Tiba-tiba saja turun hujan.
"Aduhh, hujan ya," kata Selfia dengan kecewa.
"Bagaimana kita pulangnya ini?"
"Bagaimana kalau kita menginap sementara di hotel?" tanya Charlos.
"Wah, boleh tuh."
"Oh iya, Fia, aku melihat hotel yang sangat bagus di sana tadi," kataku.
"Oh, benarkah?" tanya Selfia.
"Benar."
Sesampai di hotel yang kukatakan—
(Tatapan dengan ekspektasi setinggi harapan orang tua).
Semua: "......"
"Ini sih kita tidurnya gimana?"
"Hehehe."
"Zafkiel sesat -_-" kata Charlos.
"Ah, begini saja. Aku juga lihat hotel yang bagus tau—murah lagi."
Setelah sampai di hotel yang dikatakan Selfia—
"Nah, ini!"
"Wuoh, keren amat arsitekturnya!"
"Tradisionalnya terasa banget ya."
"Karena aku membawa 4 pengawal + Charlos dan 2 pelayan, tempat ini cocok ditinggali untuk kita semua."
"Dilihat-lihat, hotel ini sepi pengunjung ya?" tanyaku.
"Orang sekarang ingin menginap di hotel modern ketimbang yang berbau tradisional," jawab Selfia.
"Ah, sudah-sudah. Ayo istirahat. Ini sudah menjelang malam."
Charlos pergi ke kamarnya.
"Selfiaaaaa!"
Selfia menengok.
"Kenapa?"
Aku masih dalam keadaan ketakutan dan trauma. Aku takut hal yang kemarin terulang lagi untuk keenam kalinya. Jadi, aku meminta ditemani Selfia.
"Apakah kamu mau sekamar denganku?"
"Eh, apa?"
"Ah, tenang. Kamu tidur di atas, aku di bawah saja."

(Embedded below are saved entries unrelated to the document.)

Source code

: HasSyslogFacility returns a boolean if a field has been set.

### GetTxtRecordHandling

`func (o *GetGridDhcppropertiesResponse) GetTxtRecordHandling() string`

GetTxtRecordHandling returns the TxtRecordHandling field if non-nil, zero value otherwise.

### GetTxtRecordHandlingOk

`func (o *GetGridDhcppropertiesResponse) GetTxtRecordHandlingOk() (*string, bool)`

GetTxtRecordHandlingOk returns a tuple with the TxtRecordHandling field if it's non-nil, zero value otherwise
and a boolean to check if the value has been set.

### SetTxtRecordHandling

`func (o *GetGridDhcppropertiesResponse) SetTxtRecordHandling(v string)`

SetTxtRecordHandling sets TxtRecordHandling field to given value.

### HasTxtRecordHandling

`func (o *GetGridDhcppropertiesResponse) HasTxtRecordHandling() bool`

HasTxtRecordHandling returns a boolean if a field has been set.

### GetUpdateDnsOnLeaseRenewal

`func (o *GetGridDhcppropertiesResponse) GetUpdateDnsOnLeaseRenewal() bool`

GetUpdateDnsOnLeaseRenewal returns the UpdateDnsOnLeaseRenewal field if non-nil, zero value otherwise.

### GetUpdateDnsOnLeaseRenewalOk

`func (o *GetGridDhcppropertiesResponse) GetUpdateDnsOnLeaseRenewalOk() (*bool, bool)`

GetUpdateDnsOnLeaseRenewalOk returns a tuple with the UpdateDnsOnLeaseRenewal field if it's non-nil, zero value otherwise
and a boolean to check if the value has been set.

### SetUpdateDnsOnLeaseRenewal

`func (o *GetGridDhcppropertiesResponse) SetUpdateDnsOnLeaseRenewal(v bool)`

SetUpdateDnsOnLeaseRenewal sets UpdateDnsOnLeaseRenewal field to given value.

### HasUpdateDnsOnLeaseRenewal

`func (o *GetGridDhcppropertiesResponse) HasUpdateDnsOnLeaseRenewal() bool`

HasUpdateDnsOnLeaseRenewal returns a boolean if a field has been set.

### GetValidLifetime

"Kok kamu kayak ketakutan gitu, sampai menyuruh aku menemanimu tidur?"
"Ah, bukan apa-apa."
"Baiklah, untuk kali ini saja."
"Ngomong-ngomong, apakah kau ada perasaan denganku? Hehe."
"Ah, tidaklah. Aku hanya trauma saja—mimpi buruk tadi pagi."
"Ah, baiklah. Ayo tidur sekarang. Besok kita harus pulang."
**Sampai di Kamar**
"Kau yakin ingin tidur di bawah?"
"Ah, iya."
"Kalau kau mau, kamu boleh tidur di sampingku—asal kau tak melakukan apa-apa kepadaku."
"Benarkah?"
Selfia menggelengkan kepala.
"Ah, oke oke."
**Suasana:**
Hujan deras menyelimuti kota. Angin-angin membuat suasana menjadi dingin.
Di dalam hotel—
"Hei, Zafkiel," tanya Selfia.
"Kalau kamu ketakutan akan sesuatu hal, kamu boleh bercerita kepadaku."
"Mmm, makasih, Selfia. Tapi aku tidak apa-apa."
"Kau bodoh dalam hal berbohong ya."
Aku malu. "Entahlah. Pokoknya aku sangat trauma sendirian."
"Dasar kau ini," Selfia tertawa.
**Keesokan Harinya**
Mataku terbuka.
"Apakah aku di rumah?"
"Selfia?"
"Umm, ada apa, Zafkiel?" jawab Selfia.
"Oh, kamu sudah bangun jam segini ya, Zafkiel."
"Terima kasih sudah membangunkanku."
"Tidak apa-apa, Selfia."
"Ah, aku akan menyiapkan makanan untuk kalian dulu."
Selfia pergi ke luar kamar.
"Apakah aku berhasil mengatasi hal mengulang kehidupan?"
Aku tercengang dan sangat kebingungan. Setelah lima kali mengulangi hal yang sama, akhirnya aku berhasil mengatasinya sendiri.